Otherwise, localStorage.setItem(key, JSON.stringify(value)) andJSON.parse(localStorage.getItem(key)) are your friends. Yes, that is the way to do it. #JavascriptFTW

Day 16

Day 17

This is a pretty nifty one. If you ever need to sort something on a webpage but you want to filter by the main word things start with, like having “The Rock” with the Rs but “The Terminator” with the Ts you can strip out articles:

const bands = ['The Rock', 'The Terminator', 'No Country For Old Men', 'An Inconvenient Truth', 'Anaconda'];
function strip(bandName) {  
return bandName.replace(/^(a |the |an )/i, '').trim();
}
const sortedBands = bands.sort((a, b) => strip(a) > strip(b) ? 1 : -1);

Result: https://SortWithoutArticles--connor11528.repl.co

Day 18

Tbh I didn’t watch the video. The Javascript reduce function is pretty cool though and the map reduce pattern is super powerful so, check. it. out!

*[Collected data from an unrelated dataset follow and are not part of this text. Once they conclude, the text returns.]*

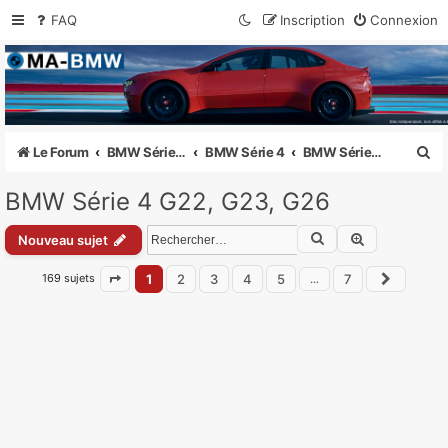
FAQ
Inscription
Connexion
MA-BMW.com
Actualités, Essais et Communauté BMW
R
Le Forum
BMW Série 1 - 2 - 3 - 4 - 5 - 6 - 7 - 8
BMW Série 4
BMW Série 4 G22, G23, G26
e
BMW Série 4 G22, G23, G26
c
Rechercher
Recherche a
h
Nouveau sujet
e
169 sujets
1
2
3
4
5
7
…
Page
1
sur
7
Suivan
r
c
h
e
r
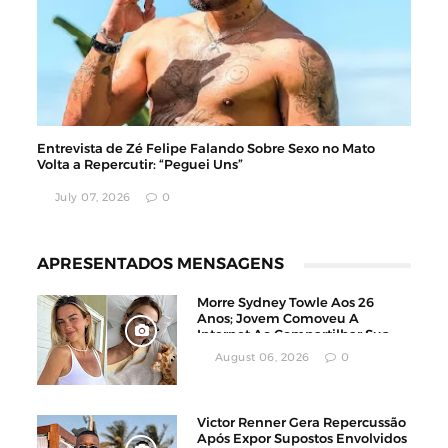
Entrevista de Zé Felipe Falando Sobre Sexo no Mato
Volta a Repercutir: “Peguei Uns”
July 07, 2026
0
APRESENTADOS MENSAGENS
Morre Sydney Towle Aos 26
Anos; Jovem Comoveu A
Internet Ao Compartilhar Sua
Luta Contra O Câncer
August 06, 2026
0
Victor Renner Gera Repercussão
Após Expor Supostos Envolvidos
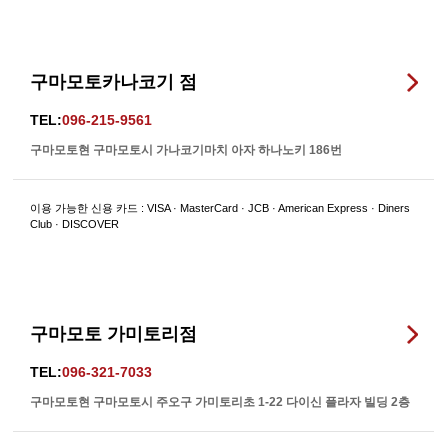
구마모토카나코기 점
TEL:
096-215-9561
구마모토현 구마모토시 가나코기마치 아자 하나노키 186번
이용 가능한 신용 카드 : VISA · MasterCard · JCB · American Express · Diners
Club · DISCOVER
구마모토 가미토리점
TEL:
096-321-7033
구마모토현 구마모토시 주오구 가미토리초 1-22 다이신 플라자 빌딩 2층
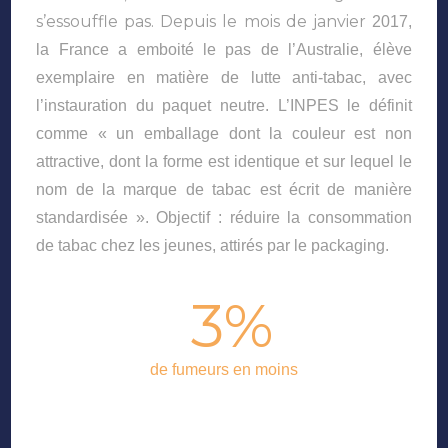
s’essouffle pas. Depuis le mois de janvier
2017,
la France a emboité le pas de l’Australie, élève
exemplaire en matière de lutte anti-tabac, avec
l’instauration du paquet neutre. L’INPES le définit
comme « un emballage dont la couleur est non
attractive, dont la forme est identique et sur lequel le
nom de la marque de tabac est écrit de manière
standardisée ». Objectif : réduire la consommation
de tabac chez les jeunes, attirés par le packaging.
3%
de fumeurs en moins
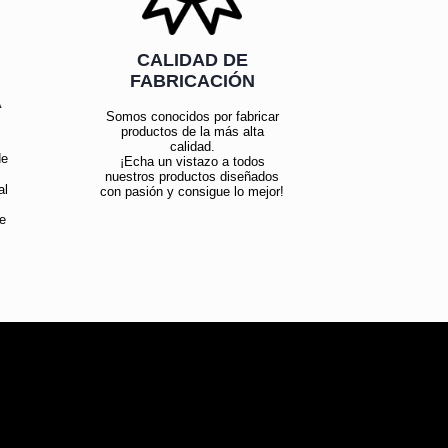
CALIDAD DE
FABRICACIÓN
Á
Somos conocidos por fabricar
productos de la más alta
calidad.
de
¡Echa un vistazo a todos
nuestros productos diseñados
al
con pasión y consigue lo mejor!
e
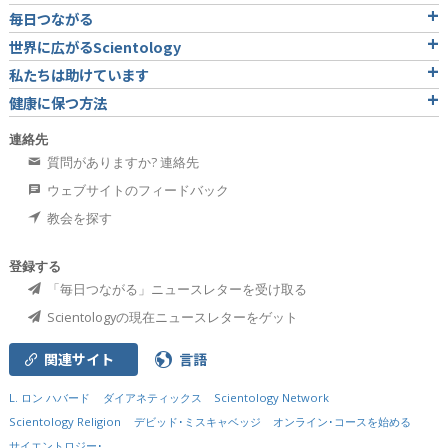
毎日つながる
世界に広がるScientology
私たちは助けています
健康に保つ方法
連絡先
質問がありますか? 連絡先
ウェブサイトのフィードバック
教会を探す
登録する
「毎日つながる」ニュースレターを受け取る
Scientologyの現在ニュースレターをゲット
関連サイト
言語
L. ロン ハバード
ダイアネティックス
Scientology Network
Scientology Religion
デビッド･ミスキャベッジ
オンライン･コースを始める
サイエントロジー･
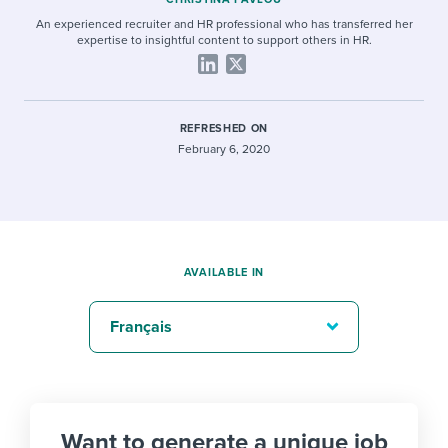
An experienced recruiter and HR professional who has transferred her
expertise to insightful content to support others in HR.
REFRESHED ON
February 6, 2020
AVAILABLE IN
Français
Want to generate a unique job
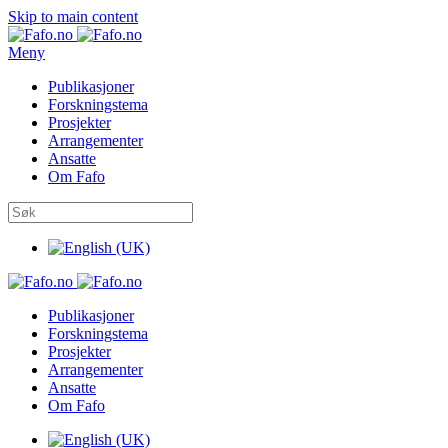
Skip to main content
Meny
Publikasjoner
Forskningstema
Prosjekter
Arrangementer
Ansatte
Om Fafo
Publikasjoner
Forskningstema
Prosjekter
Arrangementer
Ansatte
Om Fafo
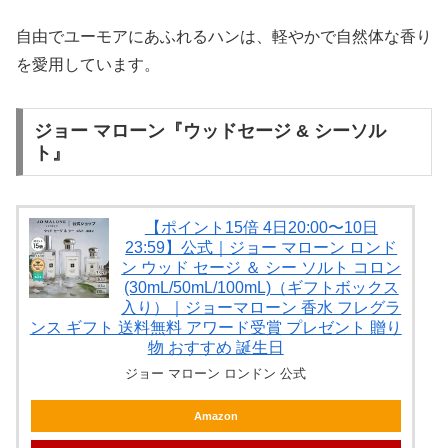
自由でユーモアにあふれるハンは、軽やかで自然体な香り
を愛用しています。
ジョー マローン『ウッドセージ & シーソル
ト』
【ポイント15倍 4日20:00〜10日
23:59】公式｜ジョー マローン ロンド
ン ウッド セージ ＆ シー ソルト コロン
(30mL/50mL/100mL)（ギフトボックス
入り）｜ジョーマローン 香水 フレグラ
ンス ギフト 送料無料 アワード受賞 プレゼント 贈り
物 おすすめ 誕生日
ジョー マローン ロンドン 公式
Amazon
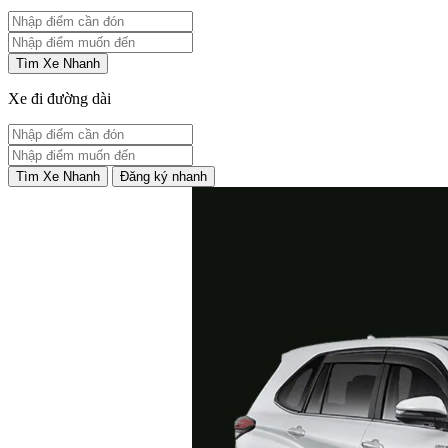
Tìm Xe Nhanh
Xe đi đường dài
Tìm Xe Nhanh
Đăng ký nhanh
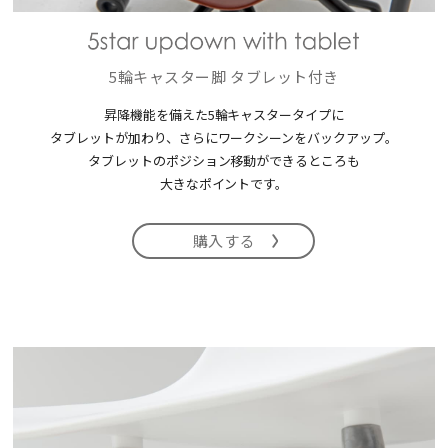
5輪キャスター脚 タブレット付き
昇降機能を備えた5輪キャスタータイプに
タブレットが加わり、
さらにワークシーンをバックアップ。
タブレットのポジション移動ができるところも
大きなポイントです。
購入する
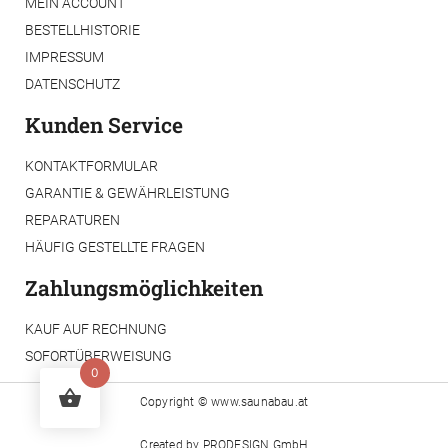
MEIN ACCOUNT
BESTELLHISTORIE
IMPRESSUM
DATENSCHUTZ
Kunden Service
KONTAKTFORMULAR
GARANTIE & GEWÄHRLEISTUNG
REPARATUREN
HÄUFIG GESTELLTE FRAGEN
Zahlungsmöglichkeiten
KAUF AUF RECHNUNG
SOFORTÜBERWEISUNG
0
Copyright ©
www.saunabau.at
Created by
PRODESIGN GmbH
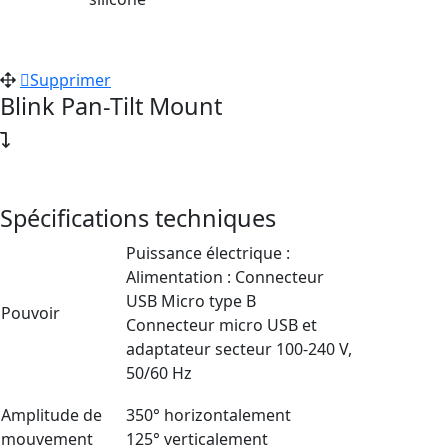
Supprimer
Blink Pan-Tilt Mount
Spécifications techniques
Puissance électrique :
Alimentation : Connecteur
USB Micro type B
Pouvoir
Connecteur micro USB et
adaptateur secteur 100-240 V,
50/60 Hz
Amplitude de
350° horizontalement
mouvement
125° verticalement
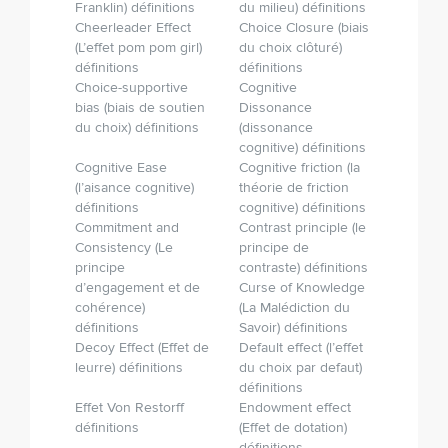
Franklin) définitions
du milieu) définitions
Cheerleader Effect
Choice Closure (biais
(L’effet pom pom girl)
du choix clôturé)
définitions
définitions
Choice-supportive
Cognitive
bias (biais de soutien
Dissonance
du choix) définitions
(dissonance
cognitive) définitions
Cognitive Ease
Cognitive friction (la
(l’aisance cognitive)
théorie de friction
définitions
cognitive) définitions
Commitment and
Contrast principle (le
Consistency (Le
principe de
principe
contraste) définitions
d’engagement et de
Curse of Knowledge
cohérence)
(La Malédiction du
définitions
Savoir) définitions
Decoy Effect (Effet de
Default effect (l’effet
leurre) définitions
du choix par defaut)
définitions
Effet Von Restorff
Endowment effect
définitions
(Effet de dotation)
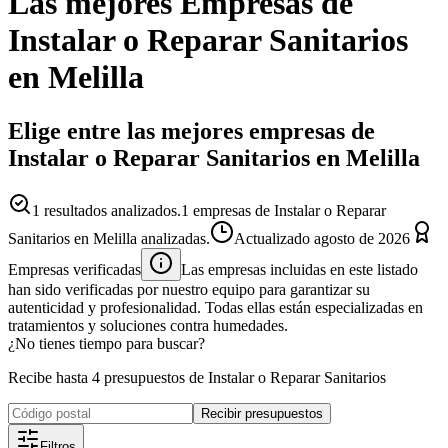
Las mejores
Empresas
de
Instalar o Reparar Sanitarios
en
Melilla
Elige entre las mejores empresas de
Instalar o Reparar Sanitarios en Melilla
1
resultados analizados.
1 empresas de Instalar o Reparar
Sanitarios en Melilla analizadas.
Actualizado
agosto de 2026
Empresas verificadas
Las empresas incluidas en este listado
han sido verificadas por nuestro equipo para garantizar su
autenticidad y profesionalidad. Todas ellas están especializadas en
tratamientos y soluciones contra humedades.
¿No tienes tiempo para buscar?
Recibe hasta 4 presupuestos de Instalar o Reparar Sanitarios
Recibir presupuestos
Filtros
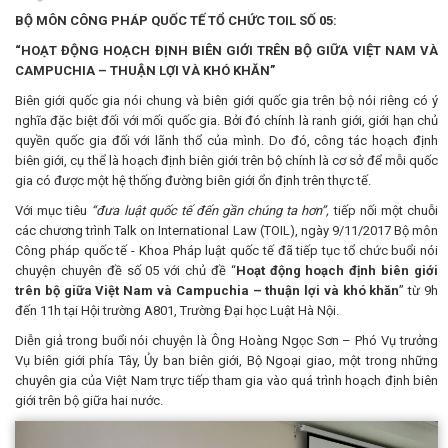
BỘ MÔN CÔNG PHÁP QUỐC TẾ TỔ CHỨC TOIL SỐ 05:
“HOẠT ĐỘNG HOẠCH ĐỊNH BIÊN GIỚI TRÊN BỘ GIỮA VIỆT NAM VÀ
CAMPUCHIA – THUẬN LỢI VÀ KHÓ KHĂN”
Biên giới quốc gia nói chung và biên giới quốc gia trên bộ nói riêng có ý
nghĩa đặc biệt đối với mối quốc gia. Bởi đó chính là ranh giới, giới hạn chủ
quyền quốc gia đối với lãnh thổ của mình. Do đó, công tác hoạch định
biên giới, cụ thể là hoạch định biên giới trên bộ chính là cơ sở để mỗi quốc
gia có được một hệ thống đường biên giới ổn định trên thực tế.
Với mục tiêu
“đưa luật quốc tế đến gần chúng ta hơn”,
tiếp nối một chuỗi
các chương trình Talk on International Law (TOIL), ngày 9/11/2017 Bộ môn
Công pháp quốc tế - Khoa Pháp luật quốc tế đã tiếp tục tổ chức buổi nói
chuyện chuyên đề số 05 với chủ đề “
Hoạt động hoạch định biên giới
trên bộ giữa Việt Nam và Campuchia – thuận lợi và khó khăn
” từ 9h
đến 11h tại Hội trường A801, Trường Đại học Luật Hà Nội.
Diễn giả trong buổi nói chuyện là Ông Hoàng Ngọc Sơn – Phó Vụ trưởng
Vụ biên giới phía Tây, Ủy ban biên giới, Bộ Ngoại giao, một trong những
chuyên gia của Việt Nam trực tiếp tham gia vào quá trình hoạch định biên
giới trên bộ giữa hai nước.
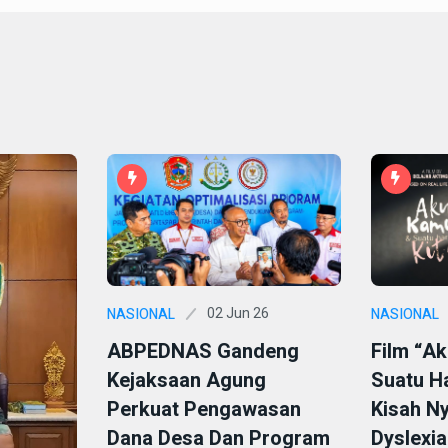
02 Jun 26
NASIONAL
NASIONAL
ABPEDNAS Gandeng
Film “A
Kejaksaan Agung
Suatu Ha
Perkuat Pengawasan
Kisah N
Dana Desa Dan Program
Dyslexia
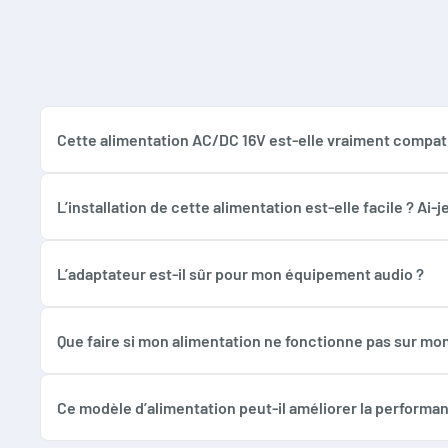
Cette alimentation AC/DC 16V est-elle vraiment compati
Oui, cette alimentation est spécialement conçue pour êt
Si vous possédez l’un de ces modèles, vous pouvez l’uti
L’installation de cette alimentation est-elle facile ? A
Pas du tout ! Il vous suffit simplement de brancher l’ada
particulier n’est nécessaire. La prise et la tension sont
L’adaptateur est-il sûr pour mon équipement audio ?
Absolument. Cette alimentation dispose de toutes les pr
Crystal. Sa conception assure une alimentation stable et
Que faire si mon alimentation ne fonctionne pas sur mon 
Bien sûr ! En cas de problème de compatibilité ou de f
demander un échange facilement et rapidement. Notre 
Ce modèle d’alimentation peut-il améliorer la performa
Oui ! Si votre ancienne alimentation présentait des sign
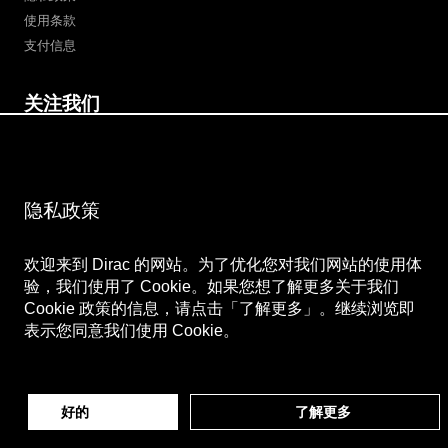
使用条款
支付信息
关注我们
微博
Bilibili
微信公众号
微信视频号
隐私政策
欢迎来到 Dirac 的网站。为了优化您对我们网站的使用体
验，我们使用了 Cookie。如果您想了解更多关于我们
Cookie 政策的信息，请点击「了解更多」。继续浏览即
表示您同意我们使用 Cookie。
好的
了解更多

const timeNodes = Array.from(document.querySelectorAll('[data-time]'));
const seconds = timeNodes
.map(node => node.dataset.time)
.map(timeCode => {
const [mins, secs] = timeCode.split(':').map(parseFloat);
return (mins * 60) + secs;
})
.reduce((total, vidSeconds) => total + vidSeconds);

Day 19

You can ask the user permission to use their video by calling methods from the navigator object:

navigator.mediaDevices.getUserMedia({ video: true })

Funky, amiright?

Day 20

Wtf web browsers have speech recognition built in?

Day 21

More good icons.

navigator.geolocation.watchPosition((data) => {       
console.log(data);
speed.textContent = data.coords.speed;
arrow.style.transform = `rotate(${data.coords.heading}deg)`;
}, (err) => {
console.error(err);
});

Function is called each time the position of a device changes.

Day 22

This will create a highlight that moves around with your mouse and attaches itself to the nearest link.

Day 24

Sticky nav! This is awesome. I’m pretty stoked about this one cause you see it with custom wordpress themes and custom sites and it always seems like it’d be such a pain in the ass to implement. Never fear, Wes Bos is here…

Demo: https://stickynav--connor11528.repl.co/

Don’t be suprised if I change all my websites to look like this one…but with more Bootstrap 3, you know, to keep it classy.

From one to the another like it ain’t no thang but a chicken wang

Day 26

Neat bubbling effect for hover and dropdown navigation section: https://legitdropdownnav--connor11528.repl.co/

Conclusion

So much cool stuff! I didn’t watch all the videos or read through every single line of code but from what I could grasp there is some pimp stuff in here. I learned way more than 30 things and am for sure going to use some of these examples for implementations in current and future projects.

Thanks

Thank you Wes Bos for making an awesome course and giving it away for free.

Mozilla for the Mozilla Developer Network for the docssss 🔥 (Boring I know, but w/e that shit is super helpful)

Repl.it for hosting websites and having in browser editor where anyone can host a site. They’re dope.